Improved PCA + ICP algorithm for workpiece point cloud pose estimation
摘要
Traditional pose estimation algorithms often require manual adjustment of various thresholds for parameter settings in order to enhance algorithm performance, making it difficult to meet the needs of unmanned and intelligent production. Therefore, this paper focuses on addressing the above issues arising from preprocessing and pose estimation during the grasping process. First, in the preprocessing stage after acquiring the point cloud, an adaptive radius filtering algorithm is introduced to tackle the problems of high algorithmic complexity and poor adaptability in point cloud denoising.
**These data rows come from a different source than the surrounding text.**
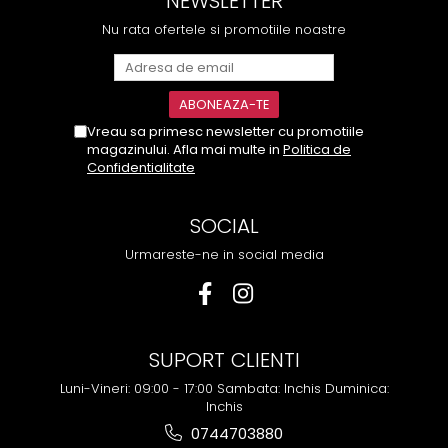
NEWSLETTER
Nu rata ofertele si promotiile noastre
Vreau sa primesc newsletter cu promotiile
magazinului. Afla mai multe in
Politica de
Confidentialitate
SOCIAL
Urmareste-ne in social media
SUPORT CLIENTI
Luni-Vineri: 09:00 - 17:00 Sambata: Inchis Duminica:
Inchis
0744703880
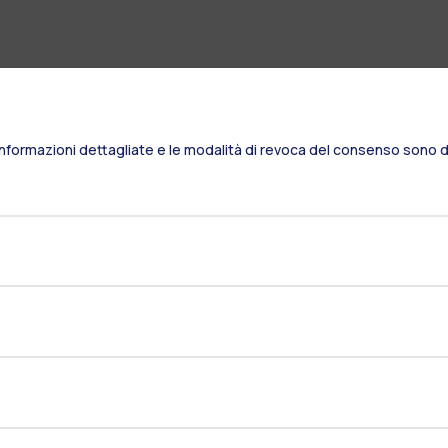
Informazioni dettagliate e le modalità di revoca del consenso sono di
Residenze
Frontiere
Es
To address the challenge of setting distinct registration thresholds for point clouds with varying quantities or types, an improved PCA + ICP algorithm with adaptive thresholding is proposed for robust pose estimation and target registration. The effectiveness of the proposed algorithm is demonstrated through experiments on both public datasets and in-lab collected data, achieving pose estimation accuracies of 0.038 cm and 0.031 cm, recognition accuracy of 0.98, and a processing time of 3.1 s. Moreover, when facing occluded point cloud registration, the algorithm achieved a MAD of 0.027 m and an IQR of 0.056 m, showing strong overall performance. Consequently, the method fulfills the timing constraints of real-world industrial processes, all while maintaining strong performance in terms of precision and stability.